Depuis 1988 et son album Détails, qui n’en était pas un, Laurent Pernice s’est fendu de près de vingt albums. S’il oeuvre personnellement, il crée aussi avec Artonik, Pixel 13, et les « errants » musicaux géniaux de Palo Alto, ou encore avec l’écrivain Alain Damasio. Affairé à défricher, à s’affranchir des règles, il ressort ici son opus de 2018, A world too late, PARU sur un obscur label suédois, sous la forme d’un dvd incluant 18 clips, auquel se greffe un cd réitérant le contenu de l’album de départ. Les 2 supports se retrouvent couplés en un tout nommé UMTT, soit Un monde trop tard et autres étranges poésies. Un sacré foutoir que dans un premier temps, j’ai bel et bien failli remiser car sincèrement, le complexe, ça commence à me gaver.

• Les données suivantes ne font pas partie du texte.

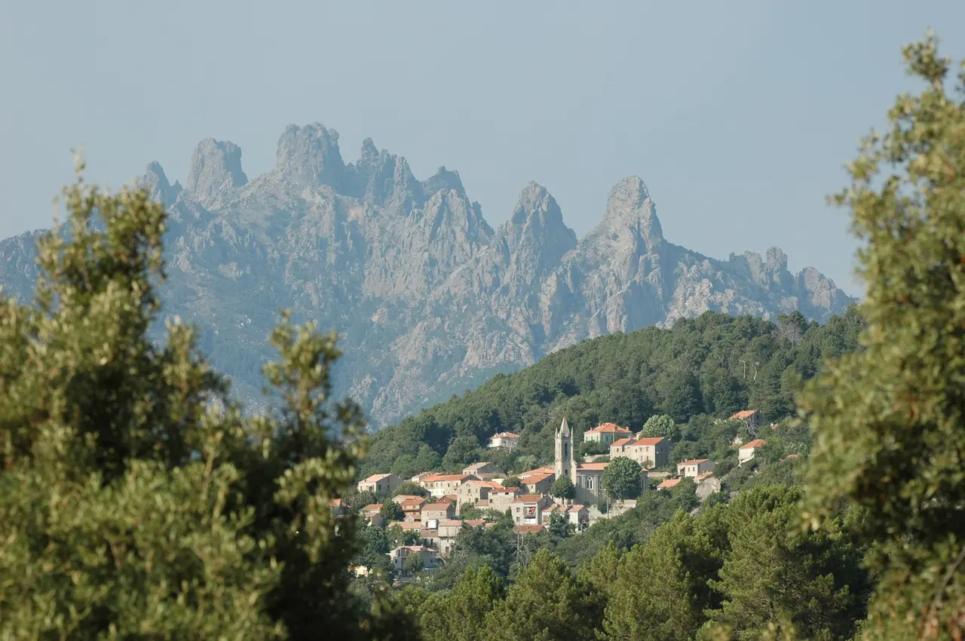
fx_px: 4819
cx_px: 482
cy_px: 320
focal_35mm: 180
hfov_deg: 11.4
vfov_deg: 7.6
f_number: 5.6
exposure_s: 1/500
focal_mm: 120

On s’y perd, on décroche, on maudit ces p++++++ d’artistes qui ne font rien comme les autres et nous contraignent à nous triturer les méninges pour remettre de l’ordre dans leur désordre. Sauf que Pernice mérite depuis des lustres, et l’objet vous le prouvera, qu’on s’immerge dans son Monde. Même trop tard. Car outre ses clips, qui marient le barré et l’imaginatif, ses sons, sur le cd, captivent et embarquent. A World Too Late, éponyme, impulse le premier décollage. Voix répétées, électro spatiale mais alerte, motifs décisifs. Un trip, mécanique, à la réitération qui vrille les esprits. Les vocaux se font en une langue que je ne parviens pas à distinguer mais qui, magnétique, dépayse à l’envi. C’est trop tard, Pernice t’a chopé. Et Pim Pam Poum, il t’obscurcit au son d’un titre psyché, chuchoté, à l’emprise psychiatrique.

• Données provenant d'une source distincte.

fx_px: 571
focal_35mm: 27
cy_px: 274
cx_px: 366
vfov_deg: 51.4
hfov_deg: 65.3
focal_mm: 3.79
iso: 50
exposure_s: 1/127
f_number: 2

Oh, voilà que pour le coup, je repense à ces diables de Maman Küsters. C’est quelque chose. L’effet est le même, définitif. Hyperdelic Structures (YMO is n°1) est syncopé, vocalement perché. A chaque morceau, de toute façon, on se fait désarçonner. Avec vice, avec délices. Laurent Pernice, c’est une embardée. Par le son, il fait surgir des images. Par l’image, il modifie nos perceptions. Il désoriente, conçoit des sons dont on ne peut plus de séparer. Armenian Soul fuse dans les cieux, électro Pernicienne. Et pernicieuse, clamée par un certain Haïk Gouchtchian. Il n’y a qu’à visiter la discographie du sieur Pernice, aussi longue que barbante car sinueuse, aussi passionnante qu’exigeante, pour prendre la mesure de sa démesure. Où se tirer de là, irrité par ses perpétuelles investigations. Mais celle-ci, depuis que je l’ai reçue, me possède. J’en suis accroc, ses langues inconnues me mettent à nu. Cheval de bataille me nuit, poste une cadence marquée. Un saxo, je crois, le déchire avec classe. Ah mais oui, c’est Jacques Barbéri. Donc, ça dévie. Une certaine vague, à son tour, brouille nos pensées. Les éthère, les étire. Les oiseaux, à tire d’aile, remet de la clarté dans le tunnel. Quoique…son électro au fond cold, sur verbe imagé, fait resurgir des ressentis profonds. Op. 15 n°7_Schumann Revisited initie une virée dans l’espace, psyché, droguée.
Après lui L’incendie, de début jazzy, place une flute qui emmène. Ailleurs, bien évidemment. On l’y suit et Pernice, « anyway », n’en a que faire de notre confort. Il le déstabilise, le fait trébucher, n’a de cesse de nous en extirper. Ca nous fait grand bien. Ainsi Ultra love, court, prolonge t-il le voyage. Pour laisser finalement L’espoir, bonus lié à l’édition CD, glisser un quasi silence aux airs de fin du monde, comme si après Un monde trop tard, plus rien n’existait. Avec en sus le dvd mentionné en début d’article, parfait complément à ce support CD, UMTT-Un monde trop tard et autres étranges poésies allie excellemment son et image, au point d’exacerber la valeur du rendu mais aussi, et surtout, les sensations que son audition fait poindre. Ceci en abordant, explicitées dans un généreux dossier de presse, des thématiques qui elles aussi stimuleront la réflexion. Superbe ouvrage.